__MATERIAL PROVIDED__
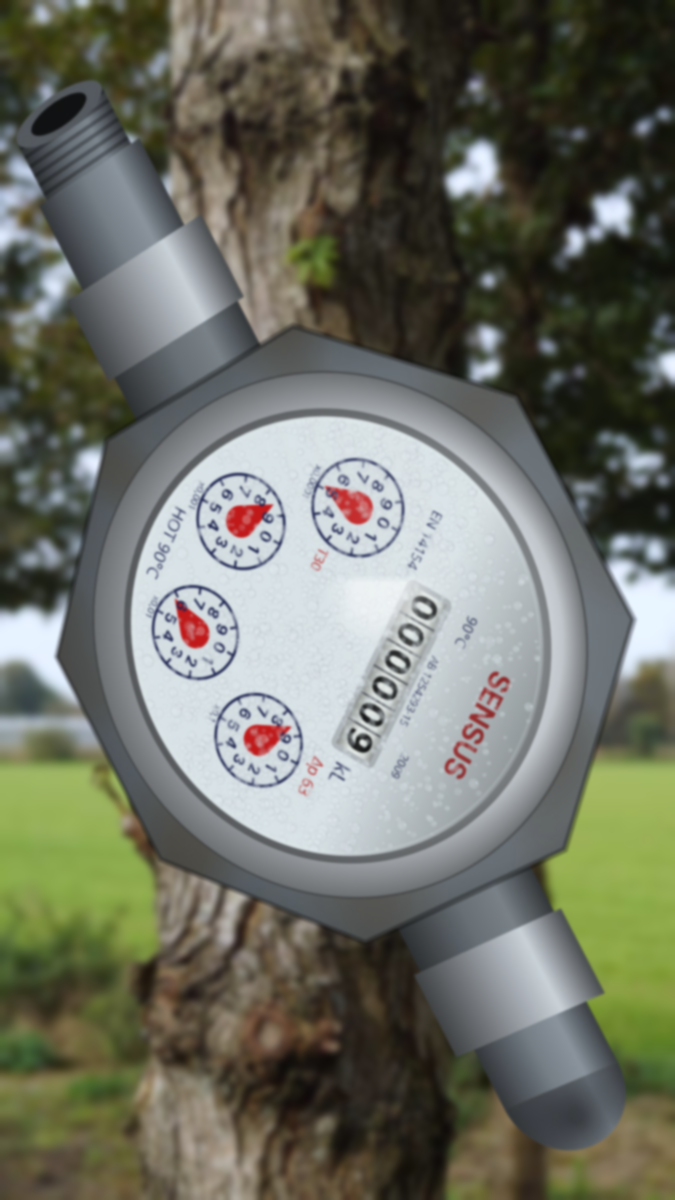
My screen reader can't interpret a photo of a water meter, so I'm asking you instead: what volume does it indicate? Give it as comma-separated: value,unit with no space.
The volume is 9.8585,kL
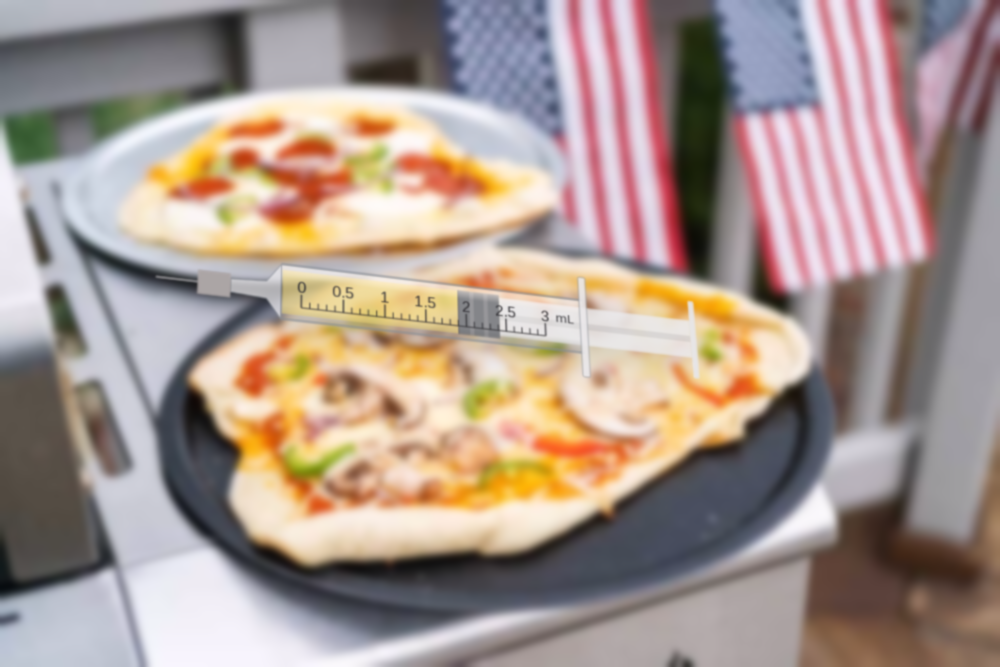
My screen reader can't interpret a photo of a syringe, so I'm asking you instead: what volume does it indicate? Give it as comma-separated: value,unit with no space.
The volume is 1.9,mL
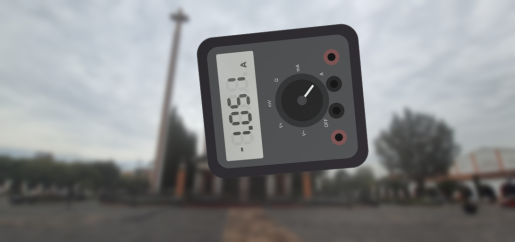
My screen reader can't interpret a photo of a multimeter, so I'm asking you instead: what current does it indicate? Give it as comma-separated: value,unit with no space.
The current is -1.051,A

__INSTRUCTIONS FOR THE TASK__
Please report every line in the listing above that contains the string "separated", copying each such line in full.

__SOLUTION FOR THIS PROBLEM__
My screen reader can't interpret a photo of a water meter, so I'm asking you instead: what volume does it indicate? Give it as comma-separated: value,unit with no space.
My screen reader can't interpret a photo of a syringe, so I'm asking you instead: what volume does it indicate? Give it as comma-separated: value,unit with no space.
My screen reader can't interpret a photo of a multimeter, so I'm asking you instead: what current does it indicate? Give it as comma-separated: value,unit with no space.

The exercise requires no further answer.